[Transcribed page contents]
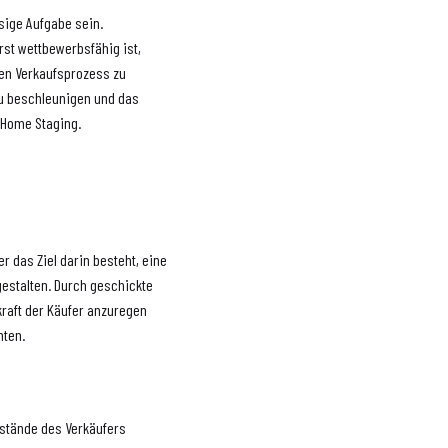
sige Aufgabe sein.
st wettbewerbsfähig ist,
den Verkaufsprozess zu
zu beschleunigen und das
 Home Staging.
r das Ziel darin besteht, eine
 gestalten. Durch geschickte
kraft der Käufer anzuregen
nten.
nstände des Verkäufers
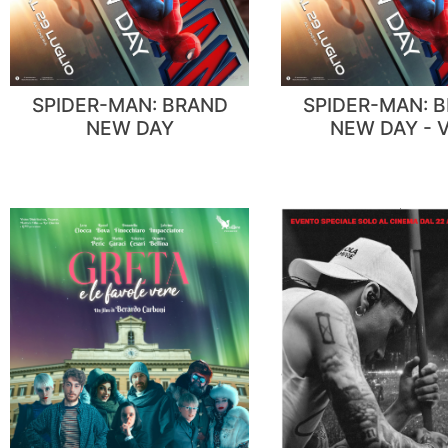
SPIDER-MAN: BRAND
SPIDER-MAN: 
NEW DAY
NEW DAY - V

Problem: Your answer must be a verbatim copy of the entries above, with no images included.

Answer space:
sige Aufgabe sein.
st wettbewerbsfähig ist,
den Verkaufsprozess zu
zu beschleunigen und das
 Home Staging.
r das Ziel darin besteht, eine
 gestalten. Durch geschickte
kraft der Käufer anzuregen
nten.
nstände des Verkäufers
SPIDER-MAN: BRAND
SPIDER-MAN: 
NEW DAY
NEW DAY - V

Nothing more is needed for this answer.